More than that, it makes Vitality come alive, making it a dynamic element to the game, rather than a static one. (Vitality as written is just as static as HP’s are. It’s a cushion of points that need to be whittled down.)
With Surges, the player essentially chips into their own Vitality. And it makes a ton of sense if you think about it. Dodging attacks isn’t the only thing that’s going to tire a person out. Throwing those powerful attacks or missing and then following up with a last second adjustment (i.e. taking a +5 to hit after you’ve rolled and ‘missed’) is quite taxing to a character.
So far, the Vitality/Wound points and Surges has been working out amazingly. I love it and all other D&D seems a little drier and stale in comparison.
(And in case you care, I plan to have some progression so that at 10th level the hit and damage bonus will increase to +10, then +15 at 15th level and +20 at 20th level. But the cost will increase as well. But I started at +5 to make things simple and smooth. Anything less is such a trivial bonus so as to not be worth it and having it equal to your level creates the weak at 1st through 3rd level and I didn’t want players to have to add things like +7 to hit or +13 to damage. Easier just to keep it in increments of 5).
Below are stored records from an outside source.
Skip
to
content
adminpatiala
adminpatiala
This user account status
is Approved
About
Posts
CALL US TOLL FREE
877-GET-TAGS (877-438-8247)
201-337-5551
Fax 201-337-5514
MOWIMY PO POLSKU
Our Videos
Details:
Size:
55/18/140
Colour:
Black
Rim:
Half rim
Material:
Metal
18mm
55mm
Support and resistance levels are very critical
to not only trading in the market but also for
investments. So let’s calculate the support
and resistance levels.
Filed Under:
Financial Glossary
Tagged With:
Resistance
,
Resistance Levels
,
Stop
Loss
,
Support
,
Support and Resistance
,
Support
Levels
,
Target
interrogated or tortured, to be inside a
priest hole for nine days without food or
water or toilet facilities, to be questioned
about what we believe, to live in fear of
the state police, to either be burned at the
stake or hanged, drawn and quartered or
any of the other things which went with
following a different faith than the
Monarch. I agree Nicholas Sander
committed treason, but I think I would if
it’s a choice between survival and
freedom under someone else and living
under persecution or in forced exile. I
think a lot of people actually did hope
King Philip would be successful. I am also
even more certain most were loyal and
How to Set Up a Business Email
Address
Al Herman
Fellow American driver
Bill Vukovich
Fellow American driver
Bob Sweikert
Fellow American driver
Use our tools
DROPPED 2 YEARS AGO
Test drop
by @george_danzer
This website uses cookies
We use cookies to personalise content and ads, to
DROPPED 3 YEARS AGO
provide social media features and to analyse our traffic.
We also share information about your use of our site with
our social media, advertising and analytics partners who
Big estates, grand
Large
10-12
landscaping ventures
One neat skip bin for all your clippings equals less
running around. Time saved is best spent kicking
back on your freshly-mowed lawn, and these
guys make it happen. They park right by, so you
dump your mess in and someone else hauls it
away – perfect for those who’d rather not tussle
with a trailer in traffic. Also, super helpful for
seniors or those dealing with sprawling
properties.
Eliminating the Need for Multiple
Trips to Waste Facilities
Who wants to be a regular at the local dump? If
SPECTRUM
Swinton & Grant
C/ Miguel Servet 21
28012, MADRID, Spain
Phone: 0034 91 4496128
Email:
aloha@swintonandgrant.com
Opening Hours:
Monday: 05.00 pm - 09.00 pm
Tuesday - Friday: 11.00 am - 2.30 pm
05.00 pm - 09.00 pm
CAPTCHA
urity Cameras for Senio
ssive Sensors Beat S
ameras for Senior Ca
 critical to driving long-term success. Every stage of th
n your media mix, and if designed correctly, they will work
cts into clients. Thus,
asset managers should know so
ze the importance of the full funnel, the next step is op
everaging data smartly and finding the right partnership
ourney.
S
Surges make combat much more exciting and allow combat to be finished faster. Oh yes, and I do let mages do it too to power their spells. Mages can get tired too, ya know. For them I tend to describe it as them giving their own endurance for their spell, but RP descriptions are neither here nor there.

The point being: I want to put forth that Pathfinder gives Vitality/Wound point as an option in their book and Surges are to be considered. They are simple enough to include in combat and make things flow better.

Thoughts?


Here's one thing I do not get or agree with in Pathfinder. Why do Rogues get the Magic trick (or whatever they are called)? That makes no sense to me why it's part of the Rogue package in any way. This should be a pair of Feats that anybody can take, IMO.

Why couldn't a fighter take those, for example?